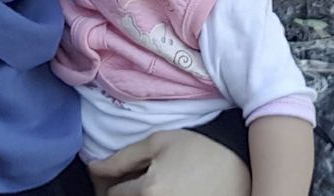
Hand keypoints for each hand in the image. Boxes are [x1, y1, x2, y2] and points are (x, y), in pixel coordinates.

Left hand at [89, 129, 249, 195]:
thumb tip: (93, 168)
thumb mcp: (160, 142)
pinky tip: (166, 190)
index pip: (113, 194)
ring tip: (152, 186)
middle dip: (123, 193)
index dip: (113, 182)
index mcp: (148, 191)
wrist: (239, 166)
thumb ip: (123, 157)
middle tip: (134, 180)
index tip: (124, 173)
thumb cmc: (199, 149)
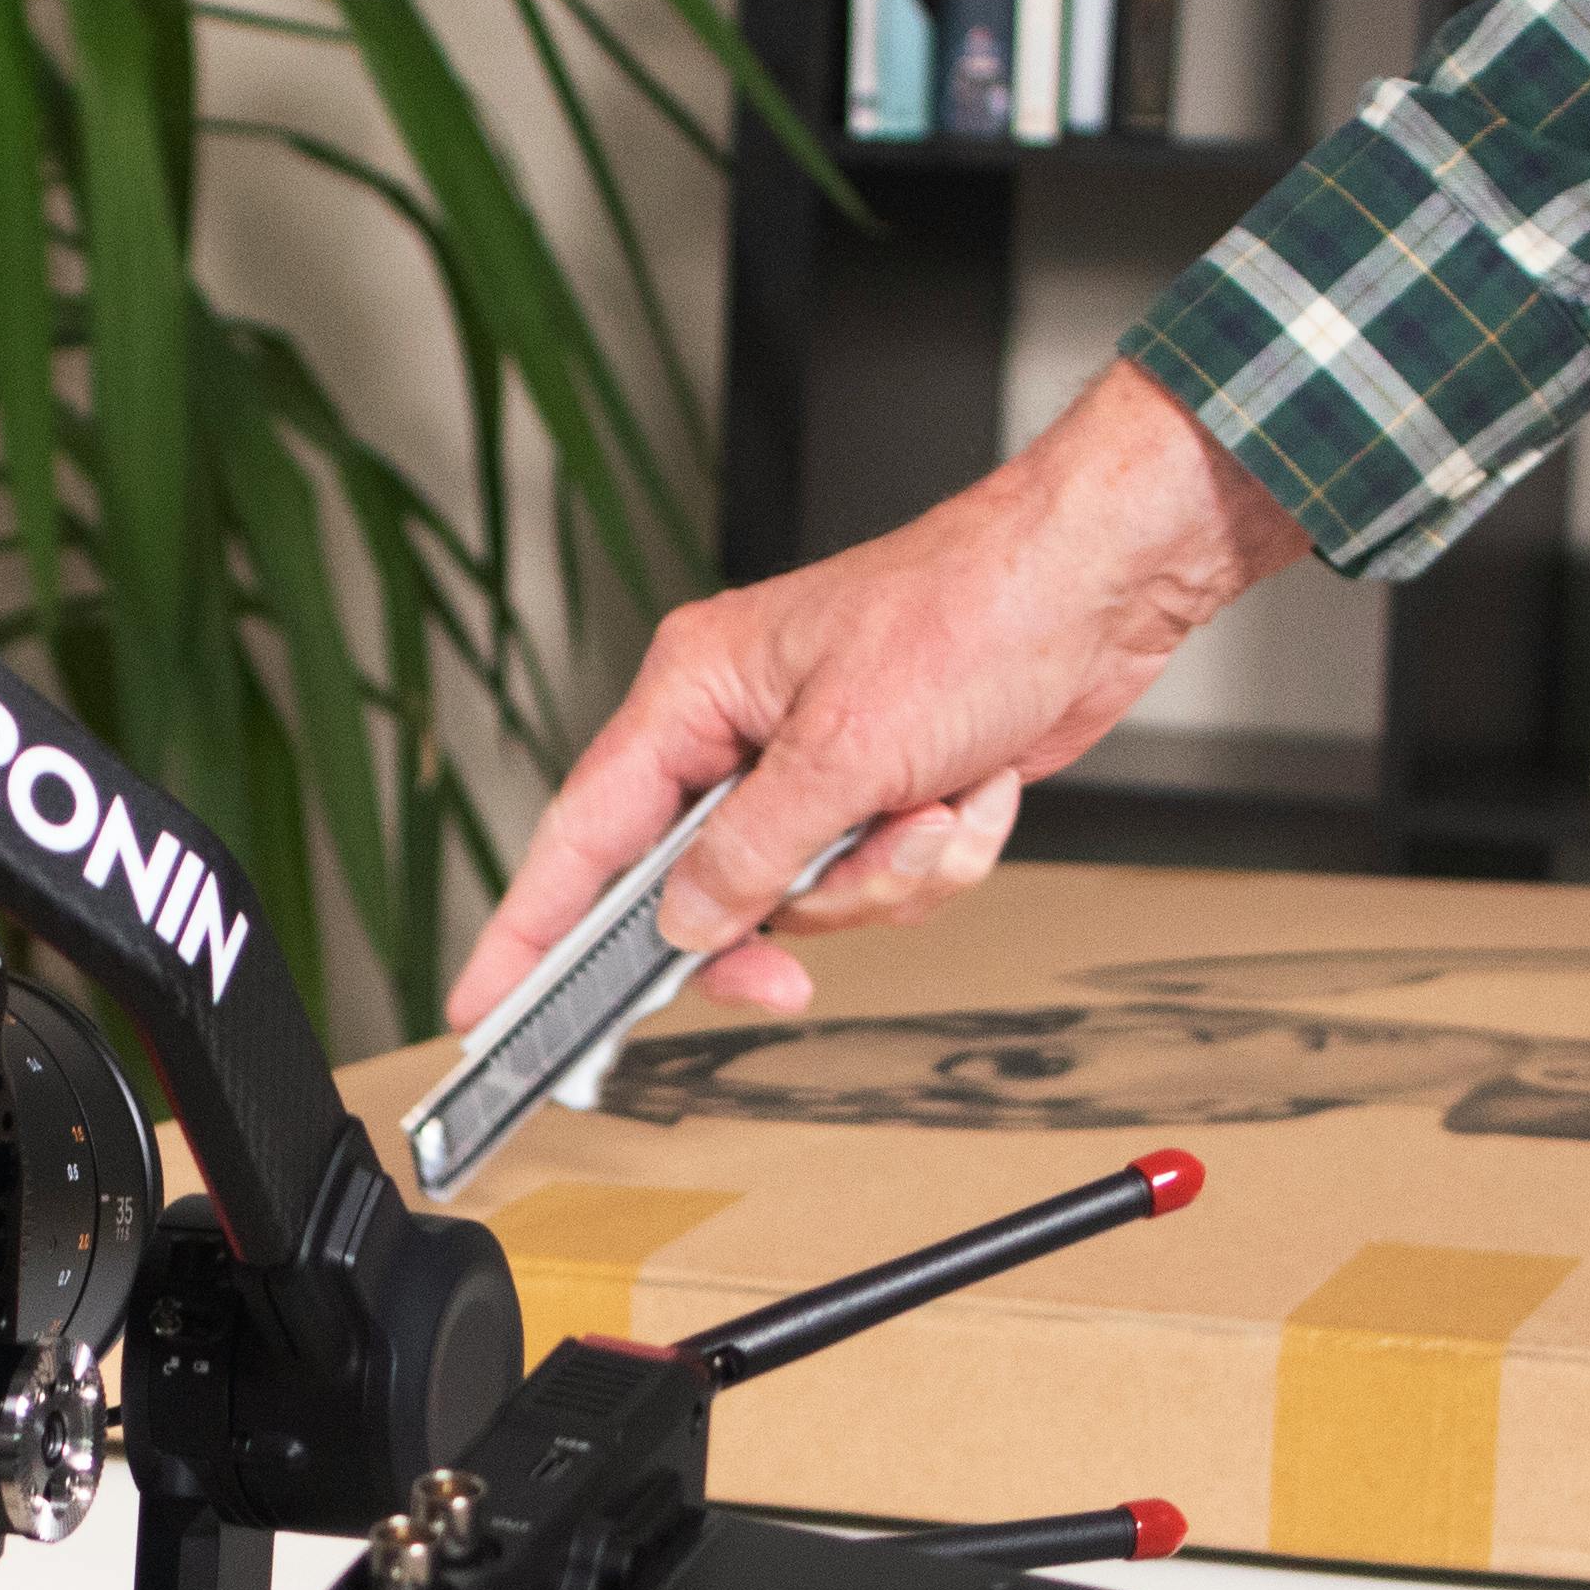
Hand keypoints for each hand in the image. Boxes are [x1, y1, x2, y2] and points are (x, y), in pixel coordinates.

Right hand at [448, 361, 1309, 1029]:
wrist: (1104, 584)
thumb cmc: (977, 606)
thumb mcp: (847, 747)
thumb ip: (751, 851)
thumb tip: (687, 924)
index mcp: (694, 693)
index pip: (581, 833)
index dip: (527, 929)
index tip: (485, 1005)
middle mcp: (740, 734)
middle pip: (700, 892)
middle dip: (779, 918)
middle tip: (789, 967)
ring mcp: (814, 772)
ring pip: (807, 902)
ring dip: (884, 878)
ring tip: (932, 806)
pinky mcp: (882, 798)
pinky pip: (882, 885)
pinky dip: (939, 855)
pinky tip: (972, 791)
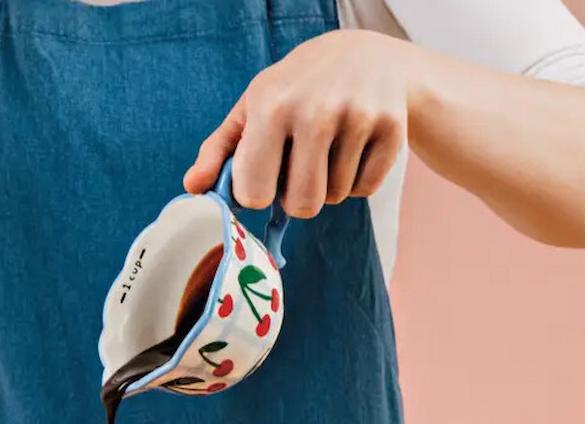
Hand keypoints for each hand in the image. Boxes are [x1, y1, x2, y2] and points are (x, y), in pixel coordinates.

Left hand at [184, 30, 410, 216]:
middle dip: (297, 197)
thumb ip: (220, 151)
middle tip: (300, 166)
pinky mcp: (392, 128)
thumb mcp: (253, 109)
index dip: (258, 193)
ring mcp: (357, 117)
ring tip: (328, 149)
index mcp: (271, 106)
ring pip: (334, 199)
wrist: (366, 57)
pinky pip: (364, 191)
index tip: (264, 174)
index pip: (254, 194)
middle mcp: (315, 110)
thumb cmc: (297, 90)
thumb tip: (192, 189)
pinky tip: (354, 148)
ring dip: (328, 186)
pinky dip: (357, 181)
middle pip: (302, 206)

### Directions for this task
Leave out the pictures and retype the rest of the entries exactly.

### Answer below
Hand keypoints for each hand in the image. Boxes are [x1, y1, x2, y2] and points are (x, y), in pixel coordinates.

Left hand at [89, 129, 249, 195]:
thumb tip: (93, 168)
thumb mcp: (160, 142)
pinky tip: (166, 190)
index pip: (113, 194)
ring tip: (152, 186)
middle dip: (123, 193)
index dip: (113, 182)
index mcp: (148, 191)
wrist: (239, 166)
thumb ip: (123, 157)
middle tip: (134, 180)
index tip: (124, 173)
thumb cmc: (199, 149)
Hand keypoints for each hand in the image. Boxes are [x1, y1, x2, y2] and points are (x, y), in pixel coordinates.

Right hand at [448, 361, 1309, 1029]:
wrist: (1104, 584)
thumb cmc: (977, 606)
thumb mcp: (847, 747)
thumb ip: (751, 851)
thumb tip: (687, 924)
index mcp: (694, 693)
index pip: (581, 833)
index dip: (527, 929)
index tip: (485, 1005)
middle mcp: (740, 734)
middle pip: (700, 892)
middle dip: (779, 918)
middle tip: (789, 967)
ring mcp: (814, 772)
ring pip: (807, 902)
ring dip: (884, 878)
ring tip: (932, 806)
pinky mcp: (882, 798)
pinky pip: (882, 885)
pinky dip: (939, 855)
pinky tip: (972, 791)
Hand keypoints for each hand in the image. Boxes are [x1, y1, x2, y2] and points are (x, y), in pixel coordinates.

Left hand at [184, 30, 410, 216]:
middle dip: (297, 197)
thumb ip: (220, 151)
middle tip: (300, 166)
pinky mcp: (392, 128)
thumb mcp: (253, 109)
index dip: (258, 193)
ring mcp: (357, 117)
ring tip: (328, 149)
index mcp: (271, 106)
ring pip: (334, 199)
wrist: (366, 57)
pinky pip: (364, 191)
index tip: (264, 174)
index pip: (254, 194)
middle mcp: (315, 110)
thumb cmc: (297, 90)
thumb tip: (192, 189)
pinky tip: (354, 148)
ring dip: (328, 186)
pinky dip: (357, 181)
middle pip: (302, 206)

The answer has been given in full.